Document excerpt ::
Neologisms are key to language evolution, serving as witnesses of ever-changing societies worldwide. As global consumption of meat and dairy products is dropping in Western countries, new terms related to animal rights and ethics emerge, requiring a good dose of carefully attuned creativity.

Since British animal rights advocate Donald Watson and his wife Dorothy coined the term ‘vegan’ in 1944,(1) by contraction of the word ‘vegetarian’, several new terms and concepts connected to the vegan lifestyle have appeared and often pose challenges for translators. In an interview , Watson explained how the term was immediately accepted and rapidly became part of the language. Veganism (2) refers to the practice of abstaining from the use of animals for food, entertainment or clothing. This lifestyle is not a new concept, with a long list of well-known vegan figures (3), from Pythagoras, Da Vinci, Gandhi to Edison and Nietzsche. Yet, veganism is undergoing a rise in popularity, which can be explained by greater awareness of the environmental impact of meat and dairy production (4), increased personal and public health concerns (5) and better understanding of animals’ ability to suffer and rights (6). This evolution of habits can be seen in various parts of the world and terminology and ideas connected to the movement are still translated without unified consensus at times.

In French, ‘veganism’ brought neologisms that seem to be more specific than their original language counterpart. Indeed, the term is either translated into ‘végétalisme’ when referring to ‘dietary veganism’ (concentrating on the food aspect of the lifestyle), or into ‘véganisme’ which can be translated back into ‘ethical’ or ‘strict veganism’ (refusal to consume any products originating from animals – leather, down, wool). When used as adjective, ‘vegan’ is translated as ‘végétalien’ or ‘végane’. Le Robert French dictionary included the translations ‘véganisme’ and ‘végane’ in its 2013 list of neologisms.(7) Many languages seem to have followed suit during this social change in the last decades and created translations that best translate the idea of veganism.(8) For instance, in Arabic, the translation of ‘vegan’ (‘ẖuḍriyyä’, خُضري) was coined by Israeli Arab activist Sharbel Balloutine, during the vegan movement of recent years in Israel.(9)

Given data ::

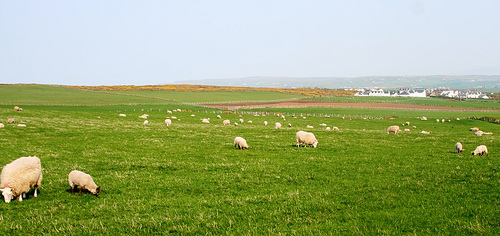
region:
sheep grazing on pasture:
[3, 3, 495, 229]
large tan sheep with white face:
[5, 153, 45, 205]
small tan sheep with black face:
[65, 166, 103, 199]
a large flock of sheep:
[140, 105, 493, 161]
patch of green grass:
[107, 160, 498, 230]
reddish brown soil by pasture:
[195, 96, 499, 114]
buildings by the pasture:
[355, 84, 491, 101]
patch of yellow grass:
[57, 82, 357, 98]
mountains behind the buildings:
[167, 71, 497, 90]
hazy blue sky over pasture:
[4, 4, 493, 71]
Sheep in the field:
[5, 102, 490, 204]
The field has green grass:
[8, 104, 493, 231]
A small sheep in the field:
[67, 168, 100, 195]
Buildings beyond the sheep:
[355, 88, 492, 100]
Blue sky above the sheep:
[1, 0, 499, 74]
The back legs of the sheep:
[66, 180, 74, 195]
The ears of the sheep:
[0, 183, 15, 190]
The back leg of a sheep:
[30, 185, 40, 197]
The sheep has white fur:
[0, 153, 40, 191]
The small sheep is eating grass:
[232, 134, 252, 149]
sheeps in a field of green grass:
[2, 85, 499, 217]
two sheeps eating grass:
[4, 150, 116, 223]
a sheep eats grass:
[283, 124, 332, 164]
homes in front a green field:
[347, 74, 497, 106]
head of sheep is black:
[91, 180, 102, 197]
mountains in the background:
[144, 64, 491, 94]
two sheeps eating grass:
[439, 136, 493, 164]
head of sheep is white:
[1, 179, 18, 206]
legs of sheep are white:
[15, 188, 48, 210]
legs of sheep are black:
[66, 185, 88, 200]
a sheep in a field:
[1, 152, 41, 202]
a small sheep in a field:
[66, 167, 99, 198]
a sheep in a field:
[292, 129, 318, 149]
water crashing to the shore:
[357, 85, 499, 97]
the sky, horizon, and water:
[1, 0, 498, 93]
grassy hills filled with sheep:
[0, 84, 499, 234]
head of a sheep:
[1, 186, 13, 204]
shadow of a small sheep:
[66, 185, 88, 195]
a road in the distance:
[210, 98, 499, 115]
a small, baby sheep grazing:
[62, 166, 110, 198]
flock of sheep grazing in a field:
[132, 93, 434, 176]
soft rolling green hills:
[8, 79, 433, 187]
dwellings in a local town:
[353, 77, 488, 114]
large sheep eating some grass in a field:
[0, 150, 47, 207]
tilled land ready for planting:
[211, 89, 485, 125]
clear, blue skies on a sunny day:
[6, 3, 486, 78]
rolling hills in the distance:
[188, 65, 493, 120]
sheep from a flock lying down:
[0, 112, 44, 132]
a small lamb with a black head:
[94, 184, 104, 196]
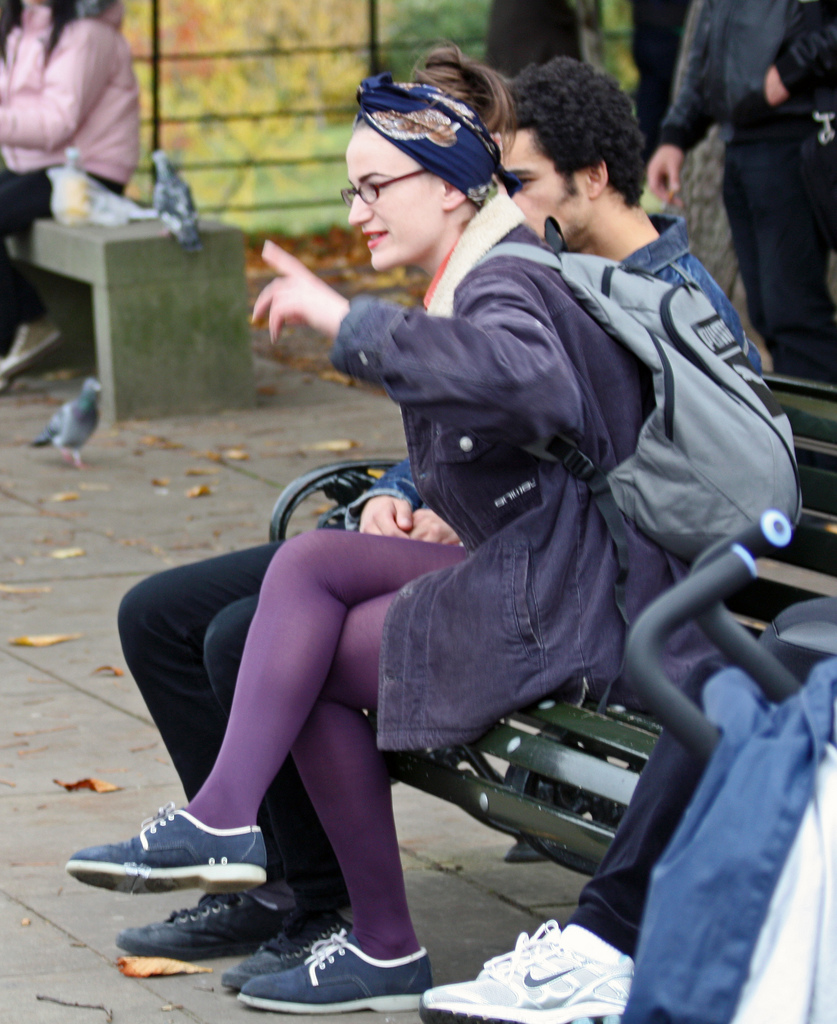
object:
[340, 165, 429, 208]
glasses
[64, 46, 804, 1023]
woman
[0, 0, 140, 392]
lady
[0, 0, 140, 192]
coat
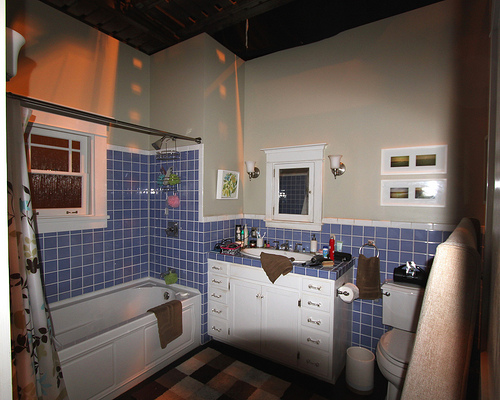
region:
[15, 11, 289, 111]
A slatted ceiling letting orange light into the bathroom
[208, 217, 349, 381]
A sink and countertop with many beauty products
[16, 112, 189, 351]
A bathtub and shower with a window inside it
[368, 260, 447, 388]
A clean white toilet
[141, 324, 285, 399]
A large patchwork bath mat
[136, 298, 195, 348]
A towel draped over the bathtub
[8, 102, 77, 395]
A shower curtain drawn to the left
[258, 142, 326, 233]
A white-framed mirror and medicine cabinet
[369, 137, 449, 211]
A set of photos on display above the toilet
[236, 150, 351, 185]
Small vanity lights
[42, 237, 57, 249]
a tile on a wall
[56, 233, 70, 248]
a tile on a wall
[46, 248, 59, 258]
a tile on a wall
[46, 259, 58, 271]
a tile on a wall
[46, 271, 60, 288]
a tile on a wall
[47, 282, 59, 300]
a tile on a wall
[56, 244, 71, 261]
a tile on a wall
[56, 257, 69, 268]
a tile on a wall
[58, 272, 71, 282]
a tile on a wall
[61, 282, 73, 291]
a tile on a wall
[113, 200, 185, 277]
Blue tiles on the bathroom wall.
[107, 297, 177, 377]
Tub is white in color.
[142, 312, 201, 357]
Brown bath mat draped over edge of tub.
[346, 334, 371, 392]
White oval shaped garbage can.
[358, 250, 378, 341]
Brown hand towel on holder.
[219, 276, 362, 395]
White vanity cabinet in bathroom.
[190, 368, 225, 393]
Multi colored bath mat in front of vanity.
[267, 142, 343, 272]
Mirror is framed in white.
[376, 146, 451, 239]
Two frames above the toilet.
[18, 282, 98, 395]
Shower curtain has a floral design.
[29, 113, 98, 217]
A bathroom window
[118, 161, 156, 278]
Blue bathroom tiles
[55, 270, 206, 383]
A white bathtub with a brown towel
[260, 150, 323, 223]
A white bathroom mirror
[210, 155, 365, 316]
A painting hanging in a bathroom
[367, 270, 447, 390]
A white toilet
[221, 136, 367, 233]
Two bathroom lights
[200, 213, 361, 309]
A bathroom sink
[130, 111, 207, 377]
A shower with blue tiles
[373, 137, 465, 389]
Two paintings hanging above a toilet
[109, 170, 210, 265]
Blue tile on a wall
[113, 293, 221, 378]
Towel on a bathtub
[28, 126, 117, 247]
Window in a bathroom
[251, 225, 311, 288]
Towel on a sink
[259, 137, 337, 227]
Mirror on a wall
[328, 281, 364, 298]
Toilet paper by a toilet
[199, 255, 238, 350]
Drawers by a sink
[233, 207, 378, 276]
Bottles on a counter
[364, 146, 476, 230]
Pictures on a wall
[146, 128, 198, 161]
Shower head in a shower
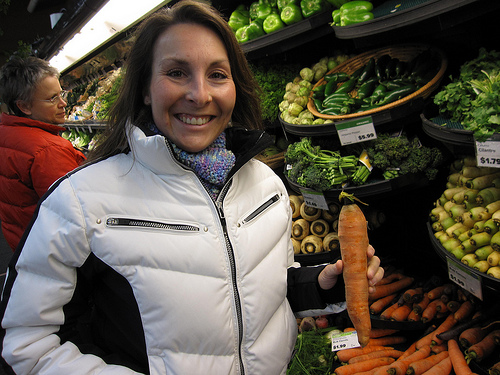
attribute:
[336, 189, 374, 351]
carrot — orange, long, numerous, for sale, inside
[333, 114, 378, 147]
sign — white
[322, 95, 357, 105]
pepper — green, displayed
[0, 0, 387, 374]
woman — smiling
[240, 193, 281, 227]
zipper — metal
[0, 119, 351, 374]
jacket — white, orange, puffy, thick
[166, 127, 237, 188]
scarf — blue, multi-colored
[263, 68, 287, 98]
lettuce — green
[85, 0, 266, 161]
hair — short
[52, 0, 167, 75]
light — above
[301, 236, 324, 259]
turnip — black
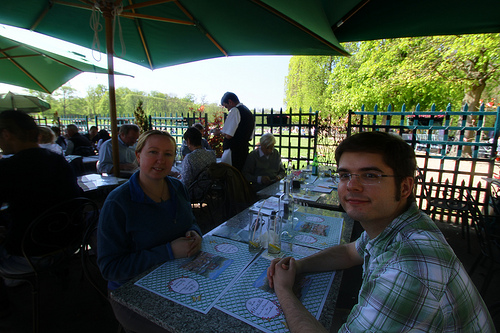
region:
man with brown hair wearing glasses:
[330, 128, 428, 234]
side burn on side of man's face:
[373, 159, 410, 209]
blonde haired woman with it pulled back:
[130, 126, 181, 191]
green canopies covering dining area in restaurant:
[2, 2, 495, 176]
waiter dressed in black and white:
[199, 89, 259, 190]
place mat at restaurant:
[128, 230, 270, 317]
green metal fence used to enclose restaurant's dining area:
[5, 94, 499, 231]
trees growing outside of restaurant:
[11, 32, 498, 164]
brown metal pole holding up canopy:
[100, 0, 127, 190]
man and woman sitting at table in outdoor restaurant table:
[87, 120, 498, 331]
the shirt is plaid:
[395, 253, 431, 283]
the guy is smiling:
[338, 191, 375, 210]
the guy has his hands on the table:
[267, 248, 306, 299]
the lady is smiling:
[147, 161, 168, 176]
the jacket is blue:
[113, 208, 148, 238]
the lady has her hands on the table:
[167, 226, 211, 260]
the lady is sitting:
[83, 268, 118, 302]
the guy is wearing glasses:
[333, 161, 386, 195]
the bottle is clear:
[277, 191, 294, 229]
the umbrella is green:
[156, 46, 182, 63]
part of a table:
[193, 296, 209, 326]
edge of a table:
[156, 260, 158, 277]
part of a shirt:
[408, 263, 420, 278]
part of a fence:
[454, 148, 481, 182]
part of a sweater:
[147, 210, 155, 221]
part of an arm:
[348, 218, 353, 244]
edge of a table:
[138, 291, 146, 302]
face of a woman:
[151, 162, 159, 179]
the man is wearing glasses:
[333, 166, 382, 188]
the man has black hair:
[343, 128, 399, 160]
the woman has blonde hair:
[138, 123, 175, 147]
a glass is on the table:
[264, 223, 283, 252]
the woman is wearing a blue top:
[106, 189, 198, 256]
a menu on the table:
[148, 230, 246, 304]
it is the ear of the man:
[400, 176, 413, 203]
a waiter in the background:
[221, 89, 253, 154]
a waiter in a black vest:
[231, 106, 248, 143]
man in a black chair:
[7, 151, 77, 244]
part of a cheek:
[392, 186, 402, 201]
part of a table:
[213, 157, 225, 314]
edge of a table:
[155, 287, 177, 314]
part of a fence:
[288, 124, 297, 167]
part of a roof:
[211, 33, 222, 63]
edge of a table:
[161, 299, 181, 323]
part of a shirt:
[414, 280, 426, 296]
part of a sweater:
[120, 223, 130, 236]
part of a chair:
[51, 250, 70, 270]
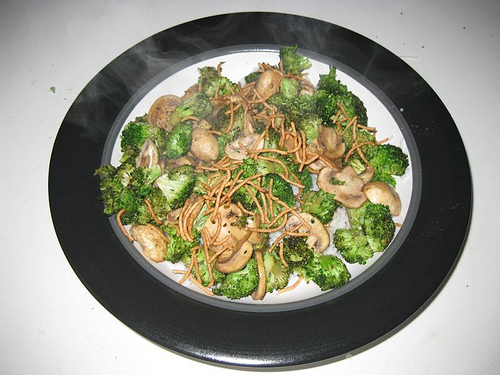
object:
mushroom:
[218, 94, 248, 112]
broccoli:
[120, 122, 159, 156]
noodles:
[181, 244, 223, 290]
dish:
[46, 11, 472, 367]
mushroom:
[188, 120, 219, 163]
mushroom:
[242, 111, 254, 136]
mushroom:
[309, 158, 328, 170]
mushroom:
[189, 128, 219, 162]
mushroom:
[298, 81, 315, 97]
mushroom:
[166, 156, 193, 173]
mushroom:
[285, 212, 330, 253]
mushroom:
[166, 207, 183, 225]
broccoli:
[363, 203, 396, 252]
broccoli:
[302, 254, 352, 290]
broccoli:
[367, 145, 408, 176]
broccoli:
[90, 163, 162, 216]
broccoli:
[276, 46, 312, 72]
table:
[0, 0, 500, 374]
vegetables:
[333, 203, 396, 265]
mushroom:
[213, 230, 253, 273]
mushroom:
[254, 69, 281, 99]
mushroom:
[317, 167, 374, 209]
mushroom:
[224, 133, 264, 161]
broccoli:
[300, 190, 336, 225]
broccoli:
[155, 164, 197, 210]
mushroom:
[283, 136, 303, 161]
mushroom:
[148, 94, 183, 133]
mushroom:
[129, 222, 165, 263]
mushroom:
[250, 251, 266, 301]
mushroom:
[203, 202, 251, 263]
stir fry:
[92, 44, 408, 300]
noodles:
[179, 196, 207, 242]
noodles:
[212, 93, 322, 165]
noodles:
[204, 170, 301, 202]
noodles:
[116, 208, 134, 241]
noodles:
[270, 223, 308, 267]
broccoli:
[242, 158, 275, 180]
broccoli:
[333, 228, 374, 265]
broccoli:
[212, 258, 258, 300]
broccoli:
[175, 91, 213, 118]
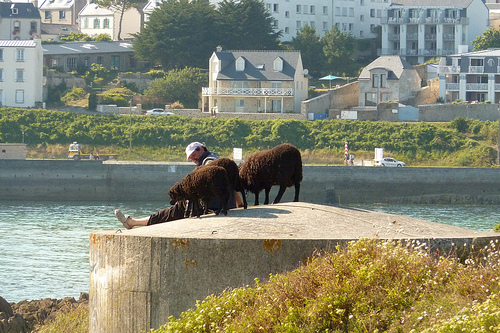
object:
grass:
[40, 236, 499, 332]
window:
[379, 92, 394, 102]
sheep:
[236, 141, 303, 207]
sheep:
[165, 164, 234, 220]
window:
[100, 16, 107, 29]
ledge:
[90, 200, 499, 332]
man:
[114, 141, 239, 230]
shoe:
[114, 208, 140, 233]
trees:
[212, 0, 282, 46]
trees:
[131, 0, 226, 68]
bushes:
[0, 108, 447, 151]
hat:
[185, 142, 205, 159]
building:
[269, 0, 489, 67]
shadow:
[201, 204, 293, 221]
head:
[184, 142, 206, 165]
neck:
[173, 181, 186, 196]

Stated task :: List the well-known vegan figures named in the text on vegan terminology. The records play no part in what is asked here.

Result below :: Pythagoras, Da Vinci, Gandhi, Edison, Nietzsche